The United States declared war on terrorism in the wake of the 9/11 attacks. More than ten years later, the results are still decidedly mixed. In The Thistle and the Drone, world-renowned author, diplomat, and scholar Akbar Ahmed reveals a tremendously important yet largely unrecognized effect of this campaign: in many nations, it has exacerbated the already-broken relationship between central governments and the tribal societies on their periphery. Ahmed tells us, "The center and the periphery are engaged in a mutually destructive civil war across the globe that has been intensified by the war on terror."
Current conflict in Pakistan, Afghanistan, and elsewhere is not an inevitable eruption of a "clash of civilizations" between the West and Islam, as many in America would believe. This study demonstrates that the conflict between the center and the periphery, combined with the involvement of the United States, is fueling and spreading those fires, turning the war on terror into a global war on tribal Islam. No one is immune to this violence—neither school children nor congregations of worship. Battered by military or drone strikes one day and suicide bombers the next, tribes on the periphery say, "Every day is like 9/11 for us."

This is the groundbreaking third volume of Ahmed's trilogy examining relations between America and the Muslim world, following Journey into Islam: The Crisis of Globalization (2007) and Journey into America: The Challenge of Islam (2010). Here, Ahmed draws on forty case studies, representing the global span of Islam, where the United States has become directly or indirectly involved in these societies. He provides the social and historical context necessary for understanding how both central governments and the tribal societies on their peripheries have become embroiled in America's war. Beginning with Waziristan and expanding to tribal societies in Central Asia, the Middle East, North Africa, and elsewhere, Ahmed offers a fresh approach to this problem, presenting an unprecedented paradigm for understanding and winning the war on terror.

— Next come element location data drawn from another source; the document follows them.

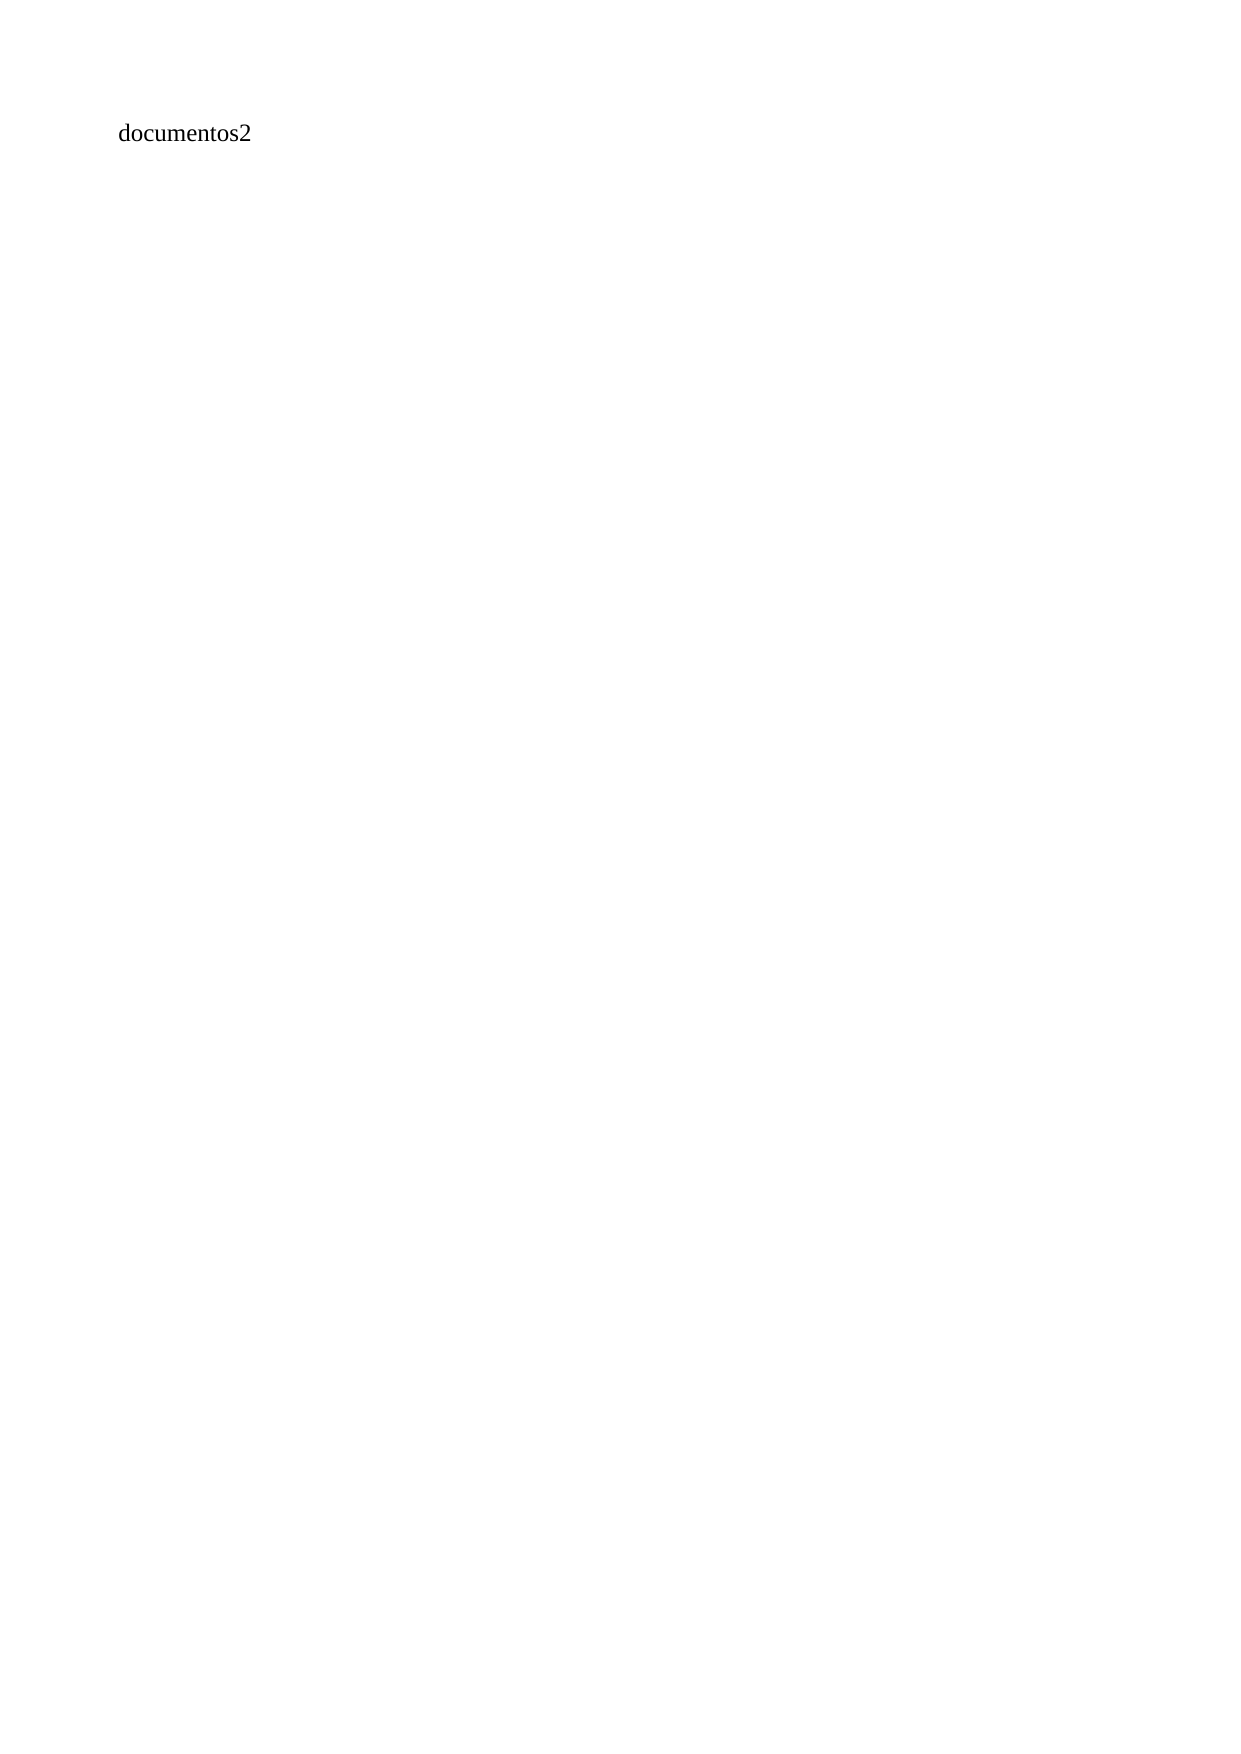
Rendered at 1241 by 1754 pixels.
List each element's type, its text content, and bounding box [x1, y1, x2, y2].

text documentos2 [118, 118, 1122, 147]
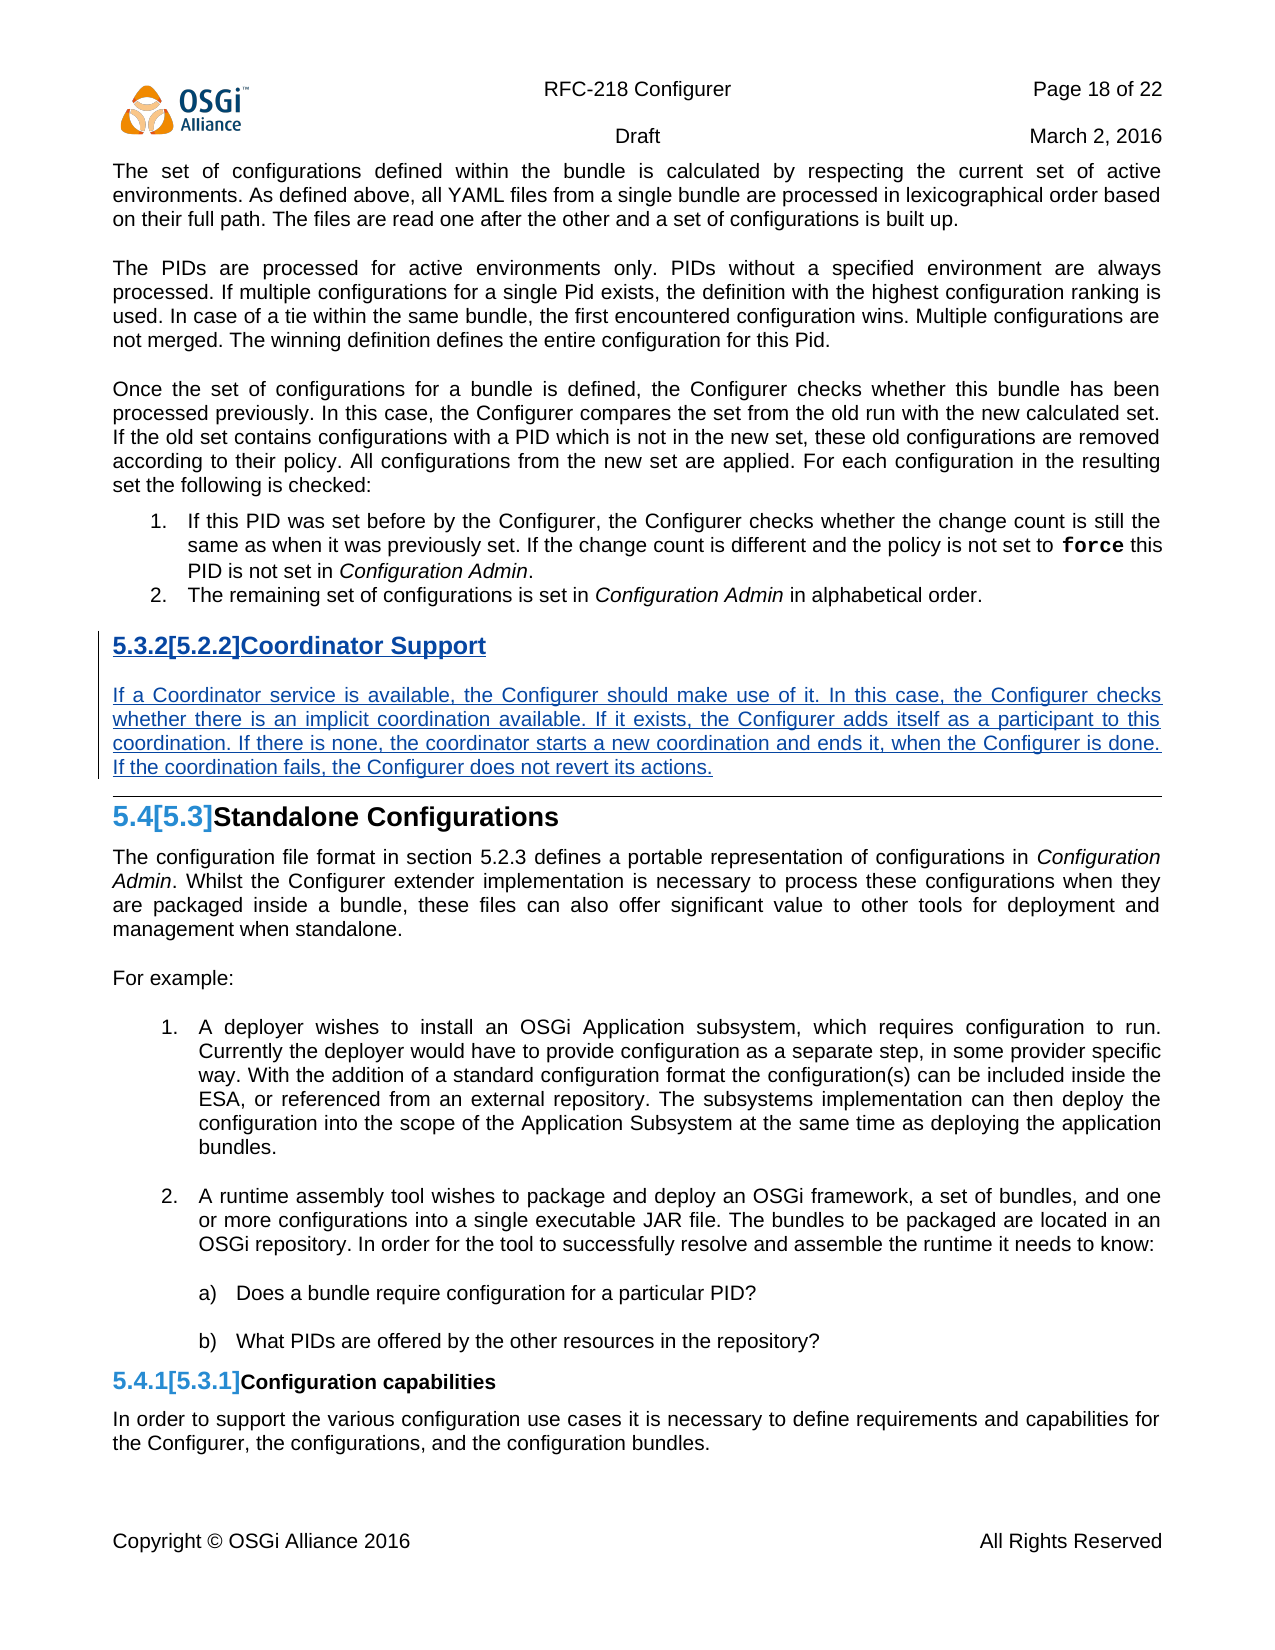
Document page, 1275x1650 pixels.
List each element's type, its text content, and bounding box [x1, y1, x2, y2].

text Once the set of configurations for a bundle is defined, the Configurer checks whether this bundle has been processed previously. In this case, the Configurer compares the set from the old run with the new calculated set. If the old set contains configurations with a PID which is not in the new set, these old configurations are removed according to their policy. All configurations from the new set are applied. For each configuration in the resulting set the following is checked: [112, 377, 1162, 496]
text For example: [112, 966, 1162, 990]
subtitle Configuration capabilities [112, 1366, 1162, 1394]
subtitle Coordinator Support [112, 631, 1162, 659]
subtitle Standalone Configurations [112, 797, 1162, 832]
text In order to support the various configuration use cases it is necessary to define requirements and capabilities for the Configurer, the configurations, and the configuration bundles. [112, 1407, 1162, 1455]
text The configuration file format in section 5.2.3 defines a portable representation of configurations in Configuration Admin. Whilst the Configurer extender implementation is necessary to process these configurations when they are packaged inside a bundle, these files can also offer significant value to other tools for deployment and management when standalone. [112, 845, 1162, 941]
text If a Coordinator service is available, the Configurer should make use of it. In this case, the Configurer checks [112, 683, 1162, 704]
list Does a bundle require configuration for a particular PID? [198, 1280, 1162, 1304]
list What PIDs are offered by the other resources in the repository? [198, 1329, 1162, 1353]
text If the coordination fails, the Configurer does not revert its actions. [112, 753, 1162, 779]
list If this PID was set before by the Configurer, the Configurer checks whether the change count is still the same as when it was previously set. If the change count is different and the policy is not set to force this PID is not set in Configuration Admin. [150, 509, 1162, 583]
picture [113, 78, 257, 142]
text The PIDs are processed for active environments only. PIDs without a specified environment are always processed. If multiple configurations for a single Pid exists, the definition with the highest configuration ranking is used. In case of a tie within the same bundle, the first encountered configuration wins. Multiple configurations are not merged. The winning definition defines the entire configuration for this Pid. [112, 256, 1162, 352]
list A runtime assembly tool wishes to package and deploy an OSGi framework, a set of bundles, and one or more configurations into a single executable JAR file. The bundles to be packaged are located in an OSGi repository. In order for the tool to successfully resolve and assemble the runtime it needs to know: [161, 1183, 1162, 1255]
text whether there is an implicit coordination available. If it exists, the Configurer adds itself as a participant to this coordination. If there is none, the coordinator starts a new coordination and ends it, when the Configurer is done. [112, 705, 1162, 752]
list The remaining set of configurations is set in Configuration Admin in alphabetical order. [150, 583, 1162, 607]
text The set of configurations defined within the bundle is calculated by respecting the current set of active environments. As defined above, all YAML files from a single bundle are processed in lexicographical order based on their full path. The files are read one after the other and a set of configurations is built up. [112, 159, 1162, 231]
list A deployer wishes to install an OSGi Application subsystem, which requires configuration to run. Currently the deployer would have to provide configuration as a separate step, in some provider specific way. With the addition of a standard configuration format the configuration(s) can be included inside the ESA, or referenced from an external repository. The subsystems implementation can then deploy the configuration into the scope of the Application Subsystem at the same time as deploying the application bundles. [161, 1015, 1162, 1158]
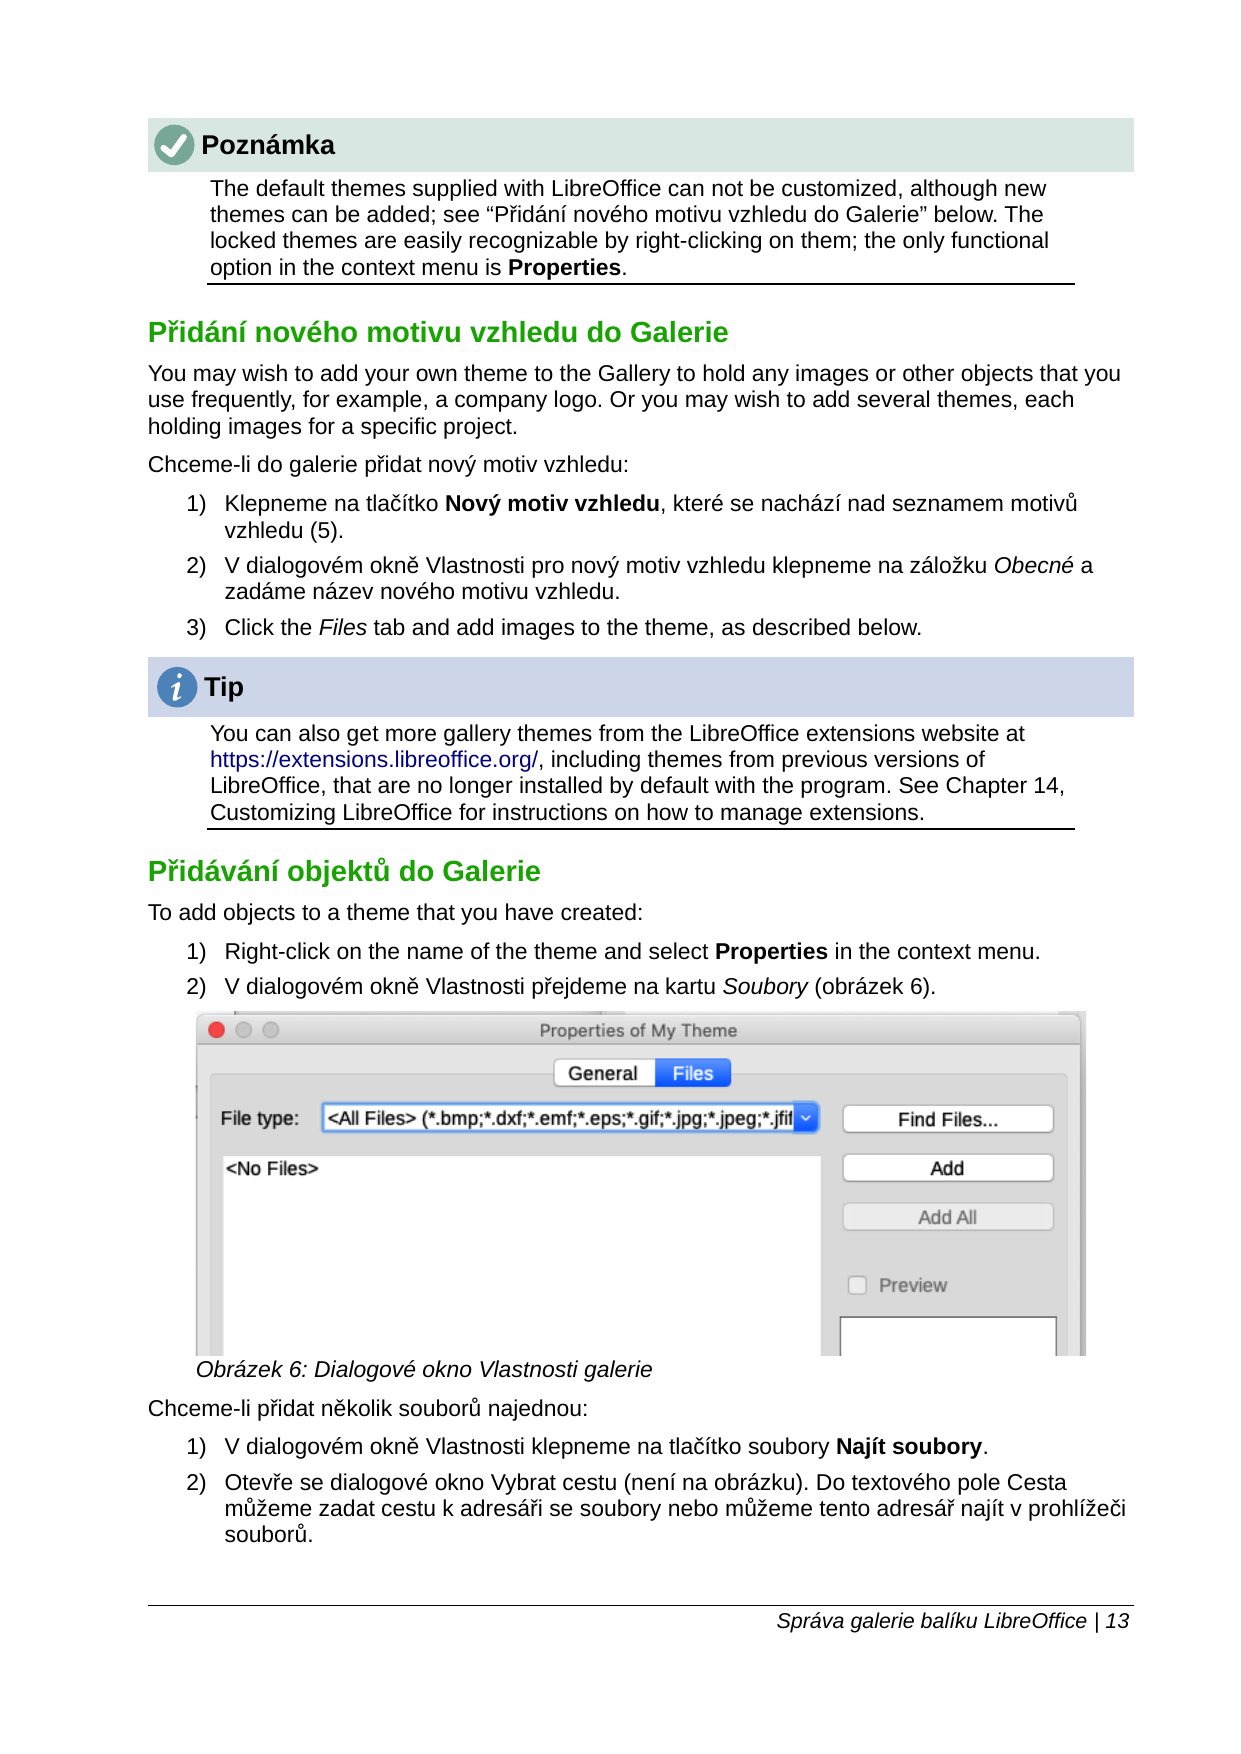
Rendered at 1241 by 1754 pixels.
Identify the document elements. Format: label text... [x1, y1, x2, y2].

Akbar Ahmed is the Ibn Khaldun Chair of Islamic Studies at American University in Washington, D.C. He was the former Pakistani high commissioner to the United Kingdom, the first Distinguished Chair of Middle East Studies at the U.S. Naval Academy, and is a nonresident senior fellow at the Brookings Institution. Among his previous books are Journey into Islam and Journey into America, both published by Brookings, and he is also a published poet and playwright.